* [YOUR TASK]:
Every entry that follows needs to be repeated exactly.

* [DATA SUPPLIED]:
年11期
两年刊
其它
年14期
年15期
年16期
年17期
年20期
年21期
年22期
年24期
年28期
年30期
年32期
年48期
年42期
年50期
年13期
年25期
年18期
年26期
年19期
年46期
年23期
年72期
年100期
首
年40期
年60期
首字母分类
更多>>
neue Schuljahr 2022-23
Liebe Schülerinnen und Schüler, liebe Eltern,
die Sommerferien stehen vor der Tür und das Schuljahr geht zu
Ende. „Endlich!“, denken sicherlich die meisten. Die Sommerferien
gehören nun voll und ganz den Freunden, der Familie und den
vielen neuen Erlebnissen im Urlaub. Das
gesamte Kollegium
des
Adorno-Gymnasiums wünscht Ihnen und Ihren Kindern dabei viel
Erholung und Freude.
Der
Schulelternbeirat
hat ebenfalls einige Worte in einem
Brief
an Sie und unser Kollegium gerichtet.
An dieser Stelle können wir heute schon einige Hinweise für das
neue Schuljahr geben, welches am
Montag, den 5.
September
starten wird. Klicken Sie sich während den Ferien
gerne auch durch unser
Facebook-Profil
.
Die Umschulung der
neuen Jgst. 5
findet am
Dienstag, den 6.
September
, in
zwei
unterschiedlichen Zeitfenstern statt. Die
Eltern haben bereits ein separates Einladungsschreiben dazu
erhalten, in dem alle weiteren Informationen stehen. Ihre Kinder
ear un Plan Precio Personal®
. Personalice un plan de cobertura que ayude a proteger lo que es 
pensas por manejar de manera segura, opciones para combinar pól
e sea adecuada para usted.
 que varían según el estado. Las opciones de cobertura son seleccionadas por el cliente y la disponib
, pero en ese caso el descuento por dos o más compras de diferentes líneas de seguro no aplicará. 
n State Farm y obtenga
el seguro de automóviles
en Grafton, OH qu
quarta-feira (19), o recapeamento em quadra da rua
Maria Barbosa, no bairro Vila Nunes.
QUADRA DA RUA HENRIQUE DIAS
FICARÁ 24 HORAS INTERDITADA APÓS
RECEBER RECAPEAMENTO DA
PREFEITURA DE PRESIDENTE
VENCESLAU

* [ANSWER FOR THIS EXERCISE]:
年11期
两年刊
其它
年14期
年15期
年16期
年17期
年20期
年21期
年22期
年24期
年28期
年30期
年32期
年48期
年42期
年50期
年13期
年25期
年18期
年26期
年19期
年46期
年23期
年72期
年100期
首
年40期
年60期
首字母分类
更多>>
neue Schuljahr 2022-23
Liebe Schülerinnen und Schüler, liebe Eltern,
die Sommerferien stehen vor der Tür und das Schuljahr geht zu
Ende. „Endlich!“, denken sicherlich die meisten. Die Sommerferien
gehören nun voll und ganz den Freunden, der Familie und den
vielen neuen Erlebnissen im Urlaub. Das
gesamte Kollegium
des
Adorno-Gymnasiums wünscht Ihnen und Ihren Kindern dabei viel
Erholung und Freude.
Der
Schulelternbeirat
hat ebenfalls einige Worte in einem
Brief
an Sie und unser Kollegium gerichtet.
An dieser Stelle können wir heute schon einige Hinweise für das
neue Schuljahr geben, welches am
Montag, den 5.
September
starten wird. Klicken Sie sich während den Ferien
gerne auch durch unser
Facebook-Profil
.
Die Umschulung der
neuen Jgst. 5
findet am
Dienstag, den 6.
September
, in
zwei
unterschiedlichen Zeitfenstern statt. Die
Eltern haben bereits ein separates Einladungsschreiben dazu
erhalten, in dem alle weiteren Informationen stehen. Ihre Kinder
ear un Plan Precio Personal®
. Personalice un plan de cobertura que ayude a proteger lo que es 
pensas por manejar de manera segura, opciones para combinar pól
e sea adecuada para usted.
 que varían según el estado. Las opciones de cobertura son seleccionadas por el cliente y la disponib
, pero en ese caso el descuento por dos o más compras de diferentes líneas de seguro no aplicará. 
n State Farm y obtenga
el seguro de automóviles
en Grafton, OH qu
quarta-feira (19), o recapeamento em quadra da rua
Maria Barbosa, no bairro Vila Nunes.
QUADRA DA RUA HENRIQUE DIAS
FICARÁ 24 HORAS INTERDITADA APÓS
RECEBER RECAPEAMENTO DA
PREFEITURA DE PRESIDENTE
VENCESLAU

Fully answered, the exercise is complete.